"You're running out of time."
"Your ovarian reserve is low"
"You really should be pregnant by now "
"It's getting late to have a baby."
Not a day goes by - and they go by quickly when you're a busy lady - without being warned. We've been taught to believe there's a time bomb attached to our fertility. And when that clock winds down, bang goes the chance at motherhood. For many daughters of the feminist movement, it's become a reality, with one in five women remaining childless. Some of us may have chosen this child-free route; some of us struggled unsuccessfully - to use a goal-orientated word - to conceive and for others it was simply a case of 'oops-forgot-to-have-a-baby'. But did the warnings about time running out really make a difference?
Does it ever help telling a slow person to hurry up?
We're busy women. There are never enough hours in the day to catch up; as there aren't enough years in a life to accomplish everything. Most of us followed the instructions. We got an education and a career (not just a job) and didn't settle down to have babies too soon. But then suddenly it's all about the eggs. Get pregnant right now before it's too late. Because it's always later than you think.
We're stressed enough as it is just trying to get out of the house in time for whatever we're late for, never mind rushing to find a man to have a baby with or spare time in the chocablock day for marital sex. Are you kidding me?
It really pees me off how the goal orientated, youth-obsessed, time limited, high-pressured establishment is still dominating this intimate sphere of femininity. Our vaginas, ovaries and wombs are being controlled by a system based on linear thinking. Our highly intuitive, sensitive, creative centres are being prodded with sharp objects and peered into with bright machines. The fertile soil of female reproduction is being farmed by multinational corporations when it would do much better being supported gently by a local, organic farmer. Or perhaps a nice little witch with a bag full of herbs and a good old-fashioned fertility ritual.

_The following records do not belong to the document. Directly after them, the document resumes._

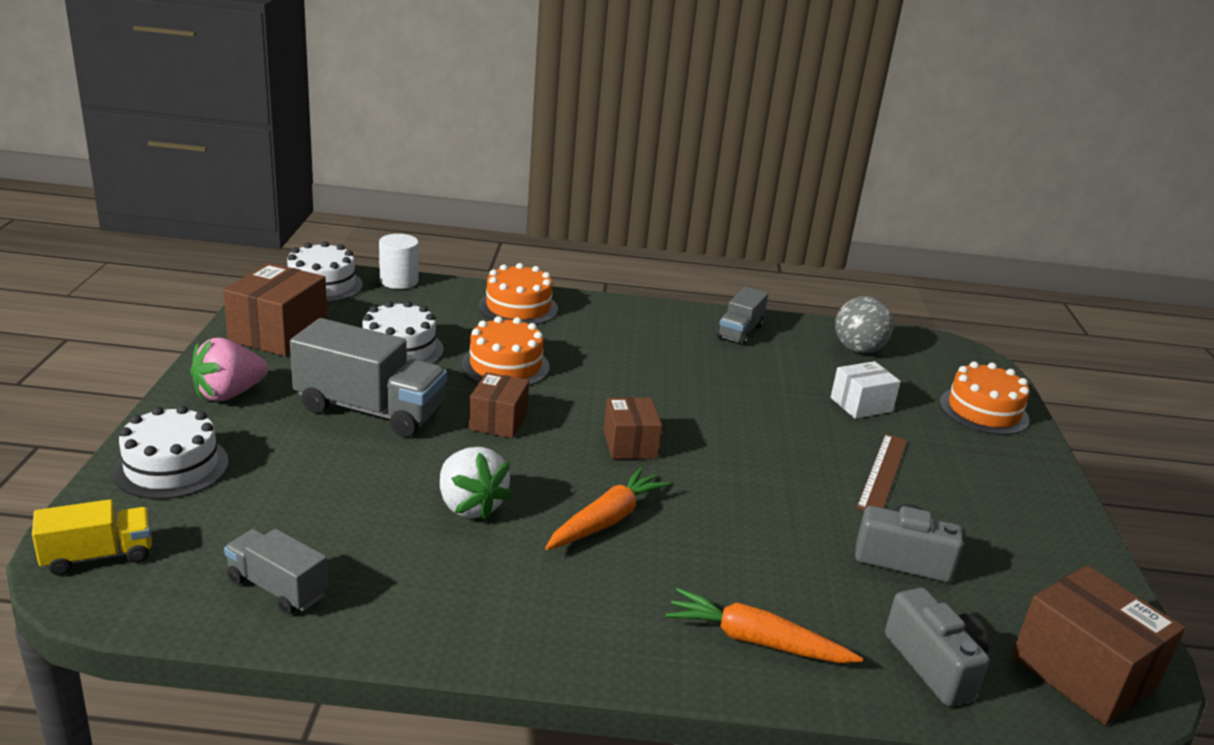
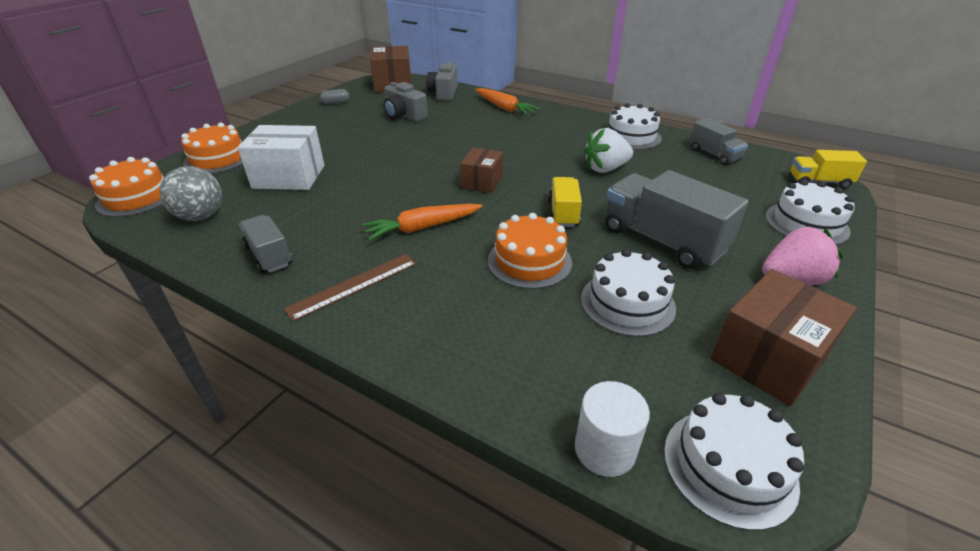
camera: 150 degrees left, 10 degrees up
white strawberry [440,447,512,521] -> white strawberry turned 105 degrees counterclockwise [583,128,633,173]
brown box [469,372,529,438] -> yellow truck [548,177,582,227]
orange cake [479,263,558,325] -> orange cake moved to [89,157,164,217]
orange carrot [545,467,670,550] -> orange carrot moved to [362,204,482,241]
grey truck [717,287,768,346] -> grey truck turned 90 degrees counterclockwise [239,215,292,273]
white box [831,361,901,419] -> white box [238,125,324,190], size x1.61
brown ruler [857,434,907,511] -> brown ruler moved to [284,254,417,321]
none -> grey capsule [320,89,350,104]
none -> white cake [607,103,662,150]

Our bodies don't work on this success driven clock that fits in board meetings alongside lunch. The delicate balance of hormones needed for our bodies to pro-create is off-whack due to our toxic environment. Our womb ecology is upset. We're not in sync with the cycles of the moon and OUR time of the month. We'd like to hear words like, "Take your time," but are told instead that time is something we don't have when it comes to making a baby.
Two examples of this craziness:
Example one:
A healthy 39 year-old client of mine goes to an endocrinologist for a check-up. What she doesn't realise is that she made an appointment at a fertility clinic. The endocrinologist examines her and says;
"You may look young on the outside but I don't see a lot of eggs in your ovaries."
To give him the benefit of doubt, the endocrinologist may not have said this to scare her into booking a treatment. That would be cynical. But I wouldn't mind being a fly on his wall because I reckon he often uses that phrase on the attractive, solvent women walking into his busy New York clinic. These words and this approach to health (based on giving pharmaceuticals to suppress symptoms, rather than examining the root cause) completely undermine a woman's confidence in her own body. It's so disempowering using a machine to go 'Here's the proof, you've got no choice and definitely no time to waste'. (Just a short aside: A scan can merely show the number of follicles present at a given point in time. To test egg reserve a hormone sample is needed but these results can also fluctuate and don't say anything about the quality of the eggs.)
Example two:
A healthy 40 year-old friend goes to her gynaecologist telling her she just got married and would like to start trying for a baby. The 'expert's' answer:
"If you're not pregnant within three months we'll put you on fertility drugs."
Excuse me? It takes the average couple eight months to get pregnant and you're giving her only three? (short aside: My friend went on to conceive two children in her early forties without taking fertility drugs).
What can we do?
We can make a conscious effort to slow down, despite our speeded-up, manic world. Choose to breathe deeply and relish the small things. Take time to enjoy these small things regularly throughout the day. Detox, disconnect electronically and get reconnected with nature and Source. This way we can restore some balance. Our womb wisdom has been dumbed down for over 2000 years but it's time to nurture our relationship to this incredible power centre. Let's bring the power back into our own bodies and trust in our abundant fertility. We are capable, after all, of growing another human being within our amazing, miraculous bodies.